◆ Data under study ◆
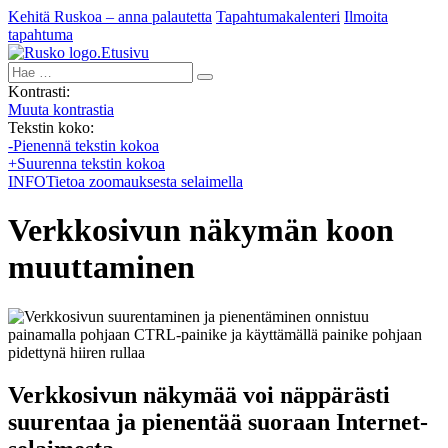
Kehitä Ruskoa – anna palautetta
Tapahtumakalenteri
Ilmoita
tapahtuma
Etusivu
Hae:
Kontrasti:
Muuta kontrastia
Tekstin koko:
-
Pienennä tekstin kokoa
+
Suurenna tekstin kokoa
INFO
Tietoa zoomauksesta selaimella
Verkkosivun näkymän koon
muuttaminen
Verkkosivun näkymää voi näppärästi
suurentaa ja pienentää suoraan Internet-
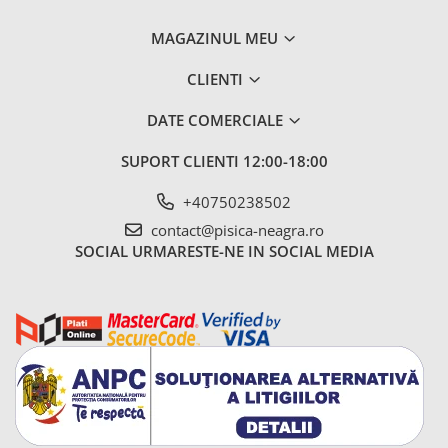
MAGAZINUL MEU
CLIENTI
DATE COMERCIALE
SUPORT CLIENTI
12:00-18:00
+40750238502
contact@pisica-neagra.ro
SOCIAL
URMARESTE-NE IN SOCIAL MEDIA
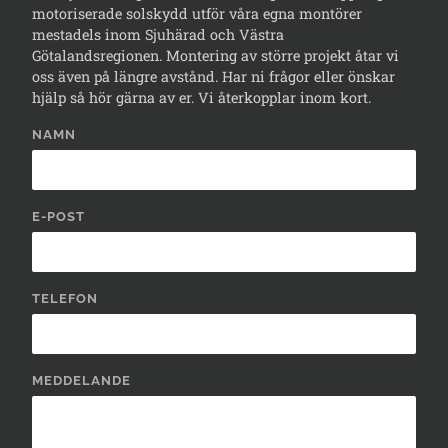
motoriserade solskydd utför våra egna montörer
mestadels inom Sjuhärad och Västra
Götalandsregionen. Montering av större projekt åtar vi
oss även på längre avstånd. Har ni frågor eller önskar
hjälp så hör gärna av er. Vi återkopplar inom kort.
NAMN
E-POST
TELEFON
MEDDELANDE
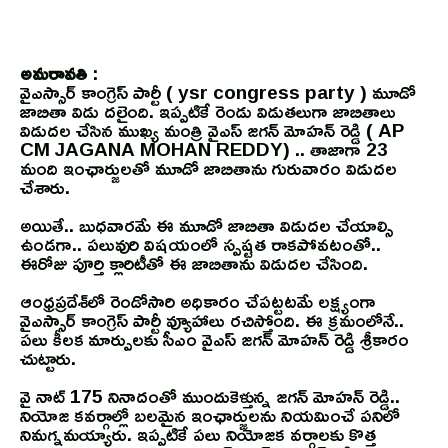
అమరావతి
:
వైఎస్సార్ కాంగ్రెస్ పార్టీ ( ysr congress party ) మూడో
జాబితా విడు దలైంది. ఇప్పటికే రెండు విడుతలుగా జాబితాలు
విడుదల చేసిన ముఖ్య మంత్రి వైఎస్ జగన్ మోహన్ రెడ్డి ( AP
CM JAGANA MOHAN REDDY) .. తాజాగా 23
మంది ఇంఛార్జులతో మూడో జాబితాను గురువారం విడుదల
చేశారు.
అయితే.. బుధవారమే ఈ మూడో జాబితా విడుదల చేయాల్సి
ఉండగా.. పలువురి విషయంలో స్పష్టత రాకపోవటంతో..
ఈరోజు పూర్తి క్లారిటీతో ఈ జాబితాను విడుదల చేసింది.
ఆంధ్రప్రదేశ్‌లో రెండోసారి అధికారం చేపట్టటమే లక్ష్యంగా
వైఎస్సార్ కాంగ్రెస్ పార్టీ వ్యూహాలు రచిస్తోంది. ఈ క్రమంలోనే..
పలు కీలక మార్పులకు సీఎం వైఎస్ జగన్ మోహన్ రెడ్డి శ్రీకారం
చుట్టారు.
వై నాట్ 175 నినాదంతో ముందుకెళ్తున్న జగన్ మోహన్ రెడ్డి..
నియోజ కవర్గాల్లో బలమైన ఇంఛార్జులను నియమించే పనిలో
నిమగ్నమయ్యారు. ఇప్పటికే పలు నియోజక వర్గాలకు కొత్త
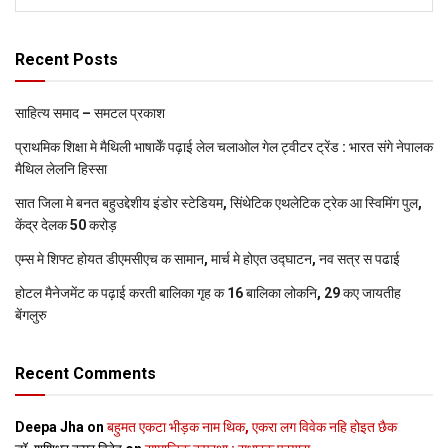
Recent Posts
साहित्य समाद – समटल प्रकाश
प्राथमिक शि‍क्षा मे मैथि‍ली भाषाकेँ पढ़ाई लेल चलाओल गेल ट्वीटर ट्रेंड : भारत संगे नेपालक
मैथिल लेलनि हिस्सा
सात जिला मे बनत बहुउद्देशीय इंडोर स्‍टेडि‍यम, सिंथेटिक एथलेटिक ट्रेक आ स्विमिंग पुल,
केंद्र देलक 50 करोड़
एम्स मे शिफ्ट होयत डीएमसीएच क सामान, मार्च मे होएत उद्घाटन, नव सत्र स पढाई
होटल मैनेजमेंट क पढ़ाई करती बालिका गृह क 16 बालिका लोकनि, 29 कए जायतीह
बेंगलुरु
Recent Comments
Deepa Jha
on
बहुमत एकटा भीड़क नाम थिक, एकरा लग विवेक नहि होइत छैक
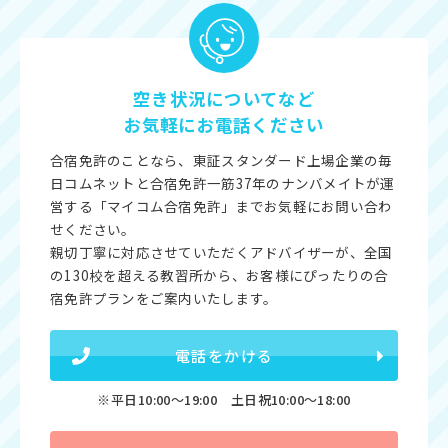
空き状況についてなど
お気軽にお電話ください
合宿免許のことなら、東証スタンダード上場企業の毎
日コムネットと合宿免許一筋37年のナンバメイトが運
営する「マイコム合宿免許」までお気軽にお問い合わ
せください。
親切丁寧に対応させていただくアドバイザーが、全国
の130校を超える教習所から、お客様にぴったりの合
宿免許プランをご案内いたします。
電話をかける
※平日10:00〜19:00 土日祝10:00〜18:00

◆ How to complete this task ◆
Read the data above. Pull out each line in which the string "kokoa" appears.

◆ Written reply ◆
Pienennä tekstin kokoa
Suurenna tekstin kokoa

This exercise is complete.